§ **Quoted passage**:
────────────────────

With that out of the way, let’s get into my list of my top 5 deck builders!

 

1) Dominion

This is the queen of the deck builders—the matriarch if you will. Despite the fact it was released back in 2008, I’d still proudly call it the best deck-builder because the mechanics are just perfection.

The “story” of Dominion is that you are the ruler of a kingdom (your deck) and you are trying to improve it with treasure and power (cards) from a central market to claim the most land (Victory Points). The theme comes through in the abilities of some cards, but overall, it’s not going to make sense. You’ll be saying things like “I Remodel my Swindler into a Laboratory” or “I use my Cellar to discard 3 Estates.”

Dominion was actually the first board game I played beyond the family classics like Monopoly, Cluedo and Scrabble and hence it has a special place in my heart. But beyond sentimental attachment, it is mechanically so crisp and elegant. The way that you are always concerned with the balance of your deck—treasure that lets you buy cards vs victory cards that are essentially dead cards, but will win you the game. The endless permutations of card combinations and synergies depending on what you select to form the fixed market at the start of the game. The fact that a card that is complete garbage in one game could be the centrepiece of your strategy the next.

I could go on, honestly.

The one caveat of Dominion is that it becomes rather slow anywhere above 2 players. At 2 players, it is perfect—at 3 or higher, I would check out one of the other fabulous deck builders on this list.

If you’re looking to pick up Dominion, I would recommend the Big Box as it contains the base game, the Intrigue expansion, and extra base cards to play with up to 6 players (but please don’t actually do that, the extra cards are just nice to have as spares)!

 

2) Clank!

If you’re a board gamer that needs theme in their games, where pure mechanics make you lose interest immediately, the deck builder you’ll want is Clank!

The tagline of “A Deck-Building Adventure” is totally accurate - in Clank, you take on the role of adventurers, trying to explore a dragon’s underground lair and procure valuable artifacts. Your deck is what allows you to move, attack and purchase new powerful cards, so like in Dominion, you’ll want to constantly weigh up the balance of your deck’s different elements (Skill, Boots, Swords).

However, Clank’s best mechanic, and from where it derives its name, is noise. When you generate “Clank” (noise), either through cards or random events, you put one or more of your coloured cubes into a bag. When the dragon attacks, a certain amount of cubes are randomly drawn from the bag, each one of your colour representing a point of damage on your adventurer. Do you take all the speedy, powerful cards that give you tons of Clank and rush for the most valuable artifact? Or do you play it slow and careful, strategically removing all your Clank-giving cards and aiming to pick up items at the shop?

What’s awesome about Clank in terms of its deck building is that your deck is serving a purpose beyond just earning abstract victory points. Your deck is what lets you move around the map and get the items you’re after. And because this goal might change over the course of the game, so too shall your deck.

If you’re looking for deck-building with a purpose that doesn’t sacrifice the core of the genre, Clank is the game for you! Alternatively, if you’re looking for something slightly more complex with a modular board and a few more mechanics, you could also check out Clank in Space!

 

3) Undaunted: North Africa

Like Clank, Undaunted: North Africa is a deck builder with a strong theme and sense of purpose that doesn’t sacrifice what makes deck builders good. I’ll be honest, war themes are not for me, but even so, this game is great.

────────────────────

§ **Dataset entries**:
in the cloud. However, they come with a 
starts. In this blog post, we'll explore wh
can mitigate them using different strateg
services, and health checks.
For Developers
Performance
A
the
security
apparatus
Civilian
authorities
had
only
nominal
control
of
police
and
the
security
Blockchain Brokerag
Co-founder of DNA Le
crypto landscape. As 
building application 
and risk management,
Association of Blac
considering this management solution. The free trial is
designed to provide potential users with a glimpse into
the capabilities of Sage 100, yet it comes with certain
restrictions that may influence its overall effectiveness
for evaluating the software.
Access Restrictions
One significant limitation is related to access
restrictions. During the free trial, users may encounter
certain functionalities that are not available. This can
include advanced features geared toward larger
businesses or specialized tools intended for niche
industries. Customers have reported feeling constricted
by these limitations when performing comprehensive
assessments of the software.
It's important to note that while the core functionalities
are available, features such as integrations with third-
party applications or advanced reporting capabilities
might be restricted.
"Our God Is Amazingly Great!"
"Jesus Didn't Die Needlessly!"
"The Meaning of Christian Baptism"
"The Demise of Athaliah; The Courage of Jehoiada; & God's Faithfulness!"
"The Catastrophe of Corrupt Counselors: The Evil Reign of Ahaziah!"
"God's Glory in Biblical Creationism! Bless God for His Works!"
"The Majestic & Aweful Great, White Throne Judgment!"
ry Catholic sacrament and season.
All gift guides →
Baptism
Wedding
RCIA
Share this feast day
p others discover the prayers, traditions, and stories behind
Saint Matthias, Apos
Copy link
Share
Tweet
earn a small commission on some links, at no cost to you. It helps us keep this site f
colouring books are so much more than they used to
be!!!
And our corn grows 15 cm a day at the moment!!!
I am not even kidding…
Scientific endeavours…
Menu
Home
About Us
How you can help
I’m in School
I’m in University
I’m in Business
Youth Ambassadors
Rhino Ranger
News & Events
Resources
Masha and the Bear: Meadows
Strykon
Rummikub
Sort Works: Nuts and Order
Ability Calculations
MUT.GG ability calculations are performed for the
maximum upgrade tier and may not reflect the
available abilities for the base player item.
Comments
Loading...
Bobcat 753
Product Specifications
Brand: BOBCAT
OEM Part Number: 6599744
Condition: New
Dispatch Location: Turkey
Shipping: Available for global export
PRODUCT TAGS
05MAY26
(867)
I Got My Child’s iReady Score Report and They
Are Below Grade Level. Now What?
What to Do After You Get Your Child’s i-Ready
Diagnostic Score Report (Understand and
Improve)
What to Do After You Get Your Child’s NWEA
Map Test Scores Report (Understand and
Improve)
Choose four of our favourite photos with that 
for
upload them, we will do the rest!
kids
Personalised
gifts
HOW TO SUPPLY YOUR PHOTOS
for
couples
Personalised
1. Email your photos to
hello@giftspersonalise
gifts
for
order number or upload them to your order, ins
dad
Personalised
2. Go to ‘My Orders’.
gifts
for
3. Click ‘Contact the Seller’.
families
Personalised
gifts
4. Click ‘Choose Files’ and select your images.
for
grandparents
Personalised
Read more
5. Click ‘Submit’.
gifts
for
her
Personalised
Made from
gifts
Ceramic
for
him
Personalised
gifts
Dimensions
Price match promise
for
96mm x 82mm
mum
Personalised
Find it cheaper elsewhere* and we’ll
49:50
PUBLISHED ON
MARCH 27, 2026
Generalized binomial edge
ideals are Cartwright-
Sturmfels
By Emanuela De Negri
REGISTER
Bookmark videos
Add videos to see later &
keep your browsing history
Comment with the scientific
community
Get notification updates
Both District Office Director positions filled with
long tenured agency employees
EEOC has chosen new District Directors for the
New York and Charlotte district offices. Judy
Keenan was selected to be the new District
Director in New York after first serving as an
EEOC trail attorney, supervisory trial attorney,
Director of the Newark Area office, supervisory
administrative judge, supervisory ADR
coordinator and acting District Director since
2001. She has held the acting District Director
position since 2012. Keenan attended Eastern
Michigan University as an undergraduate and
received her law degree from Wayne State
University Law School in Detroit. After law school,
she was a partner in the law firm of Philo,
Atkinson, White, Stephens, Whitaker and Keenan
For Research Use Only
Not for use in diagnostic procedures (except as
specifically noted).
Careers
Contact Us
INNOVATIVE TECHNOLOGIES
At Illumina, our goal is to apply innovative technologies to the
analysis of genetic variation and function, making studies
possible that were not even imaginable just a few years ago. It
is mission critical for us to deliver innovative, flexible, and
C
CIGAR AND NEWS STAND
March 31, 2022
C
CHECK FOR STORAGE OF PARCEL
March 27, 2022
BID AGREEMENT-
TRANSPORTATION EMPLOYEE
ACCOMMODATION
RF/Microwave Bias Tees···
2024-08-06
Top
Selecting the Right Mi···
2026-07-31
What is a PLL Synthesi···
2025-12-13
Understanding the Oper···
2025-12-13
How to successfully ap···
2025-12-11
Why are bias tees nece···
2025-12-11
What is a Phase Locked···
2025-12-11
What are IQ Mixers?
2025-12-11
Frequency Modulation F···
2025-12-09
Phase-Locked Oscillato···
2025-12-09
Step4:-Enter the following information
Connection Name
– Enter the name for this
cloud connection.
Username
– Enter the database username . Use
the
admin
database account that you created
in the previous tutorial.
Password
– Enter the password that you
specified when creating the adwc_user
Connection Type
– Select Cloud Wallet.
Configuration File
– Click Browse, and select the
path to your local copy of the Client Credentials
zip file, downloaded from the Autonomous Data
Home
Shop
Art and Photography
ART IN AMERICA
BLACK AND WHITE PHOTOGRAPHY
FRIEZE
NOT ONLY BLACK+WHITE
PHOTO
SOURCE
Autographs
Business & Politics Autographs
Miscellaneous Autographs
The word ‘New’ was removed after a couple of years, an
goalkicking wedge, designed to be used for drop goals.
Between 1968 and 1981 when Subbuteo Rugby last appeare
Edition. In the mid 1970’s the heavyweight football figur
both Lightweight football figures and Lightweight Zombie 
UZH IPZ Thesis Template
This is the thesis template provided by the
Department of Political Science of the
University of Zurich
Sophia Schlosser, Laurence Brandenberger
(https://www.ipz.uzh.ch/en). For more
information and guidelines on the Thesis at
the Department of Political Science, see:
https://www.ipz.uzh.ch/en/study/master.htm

────────────────────

§ **Explore the material**:
**a)** Answer these from the deck-builder list above, one answer a line:
(i) In what year was Dominion released?
(ii) In Clank!, what goes into the bag when you generate Clank?
(iii) Which game does the list suggest for something slightly more complex than Clank, with a modular board?
**b)** Which Dominion cards are named in the two example sentences the deck-builder list quotes? List them all.
**c)** Does each statement agree with the deck-builder list? Answer yes or no, quoting the deciding words.
(i) Dominion works best with two players.
(ii) The writer is fond of war themes.
(iii) In Clank!, each cube of your colour drawn from the bag counts as a point of damage to your adventurer.

§ **Solutions below**:
**a)**
(i) 2008
(ii) One or more of your coloured cubes
(iii) Clank in Space!

**b)** Remodel, Swindler, Laboratory, Cellar, Estate

**c)**
(i) Yes: "At 2 players, it is perfect"
(ii) No: "war themes are not for me"
(iii) Yes: "each one of your colour representing a point of damage on your adventurer"